Putin's first visit to Pyongyang dates back to 2000, making him the first Russian president to visit North Korea after the end of the Cold War. However, Russian-North Korean relations then declined, as Pyongyang pursued its nuclear armament program and development of its missile capabilities, and Moscow did not use its veto against the sanctions imposed by the United Nations Security Council on increasingly isolated North Korea.

Since the outbreak of the Russo-Ukrainian war, things have changed, and Moscow has begun to reorganize its international relations according to the needs of continuing the war. Nine months ago, Russia hosted Kim for an extended visit, including tours of Russian arms factories and an inspection of the Vostochny space center in the Russian Far East. Kim toasted the "sacred struggle" against the "gang of villains" in the West. This center particularly attracts the North Korean leader, who aspires to monitor his enemies from space, which he has not been able to accomplish alone. North Korea's last attempt in this area, carried out last month, ended in failure.

Last May, Russia used its veto against an American draft resolution to renew the mandate of the UN sanctions monitoring committee against North Korea. Russia began hosting North Korean workers in violation of a 2019 UN resolution prohibiting countries from recruiting workers from North Korea to prevent Pyongyang from benefiting from foreign currencies.

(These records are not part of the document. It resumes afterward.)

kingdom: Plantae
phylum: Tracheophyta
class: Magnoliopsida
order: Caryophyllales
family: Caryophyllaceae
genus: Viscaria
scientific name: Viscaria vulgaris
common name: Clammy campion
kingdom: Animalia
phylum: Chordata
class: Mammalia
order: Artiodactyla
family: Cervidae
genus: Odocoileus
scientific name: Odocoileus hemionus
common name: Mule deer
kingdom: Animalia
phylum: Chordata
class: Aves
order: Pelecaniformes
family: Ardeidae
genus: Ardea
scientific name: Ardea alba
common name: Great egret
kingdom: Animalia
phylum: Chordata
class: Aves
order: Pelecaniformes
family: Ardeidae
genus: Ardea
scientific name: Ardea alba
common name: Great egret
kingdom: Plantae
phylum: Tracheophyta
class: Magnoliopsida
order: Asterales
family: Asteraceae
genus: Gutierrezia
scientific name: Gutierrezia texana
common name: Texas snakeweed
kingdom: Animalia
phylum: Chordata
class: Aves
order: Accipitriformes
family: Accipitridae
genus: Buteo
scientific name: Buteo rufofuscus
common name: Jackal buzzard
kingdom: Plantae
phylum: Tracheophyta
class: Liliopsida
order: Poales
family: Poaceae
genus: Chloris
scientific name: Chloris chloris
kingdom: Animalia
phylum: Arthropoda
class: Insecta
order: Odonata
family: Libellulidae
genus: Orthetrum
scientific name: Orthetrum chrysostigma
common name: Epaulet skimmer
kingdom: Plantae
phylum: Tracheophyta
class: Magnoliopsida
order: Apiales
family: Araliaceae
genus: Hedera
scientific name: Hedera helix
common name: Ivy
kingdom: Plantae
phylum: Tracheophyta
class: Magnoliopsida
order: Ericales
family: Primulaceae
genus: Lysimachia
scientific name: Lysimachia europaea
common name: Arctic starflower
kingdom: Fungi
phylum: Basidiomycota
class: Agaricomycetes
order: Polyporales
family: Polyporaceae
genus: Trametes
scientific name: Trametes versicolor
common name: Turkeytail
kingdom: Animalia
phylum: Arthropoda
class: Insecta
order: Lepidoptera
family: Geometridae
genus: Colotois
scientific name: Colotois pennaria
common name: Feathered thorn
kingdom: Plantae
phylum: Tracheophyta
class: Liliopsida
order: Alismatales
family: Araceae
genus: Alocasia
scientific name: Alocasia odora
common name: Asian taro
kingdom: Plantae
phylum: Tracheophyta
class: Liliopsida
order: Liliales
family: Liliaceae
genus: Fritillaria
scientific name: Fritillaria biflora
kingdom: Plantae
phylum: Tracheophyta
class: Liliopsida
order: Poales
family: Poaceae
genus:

In exchange for what the United States estimates to be ten thousand containers of ammunition and short-range missiles shipped by North Korea to Russia, Moscow began sending quantities of oil exceeding the limits imposed by UN resolutions to Pyongyang, as well as large quantities of cereals and other food aid, while the first groups of Russian tourists arrived in North Korea at the beginning of the year when the country lifted restrictions imposed on foreigners due to the COVID-19 pandemic. Kim and his daughter were recently seen in a limousine made in Russia, defying another UN ban on such luxury items.

The signing of a comprehensive strategic partnership memorandum between Putin and Kim marked a turning point in relations between the two parties, prompting U.S. National Security Council spokesman John Kirby to warn of the repercussions of this development on "the security of the Korean Peninsula."

 

Ukrainian Foreign Minister Dmytro Kuleba took advantage of Putin's visit to North Korea to call on the international community to counter the close ties between Putin and Kim by increasing arms deliveries to Kyiv.

While the Russo-North Korean rapprochement worries Seoul, Tokyo, and Washington, China is watching it closely, wishing this alliance does not cross limits that could provoke it, such as Russia providing North Korea with long-range missile technologies, knowing that China has always been Pyongyang's gateway to the world, even in the most difficult circumstances.

Just before Putin's arrival in Pyongyang, the border between the two Koreas became tense when dozens of North Korean soldiers briefly crossed the demarcation line, while several North Koreans were injured in a landmine explosion during another simultaneous incident. Was it a coincidence or a message from the North to the South at such a symbolic moment?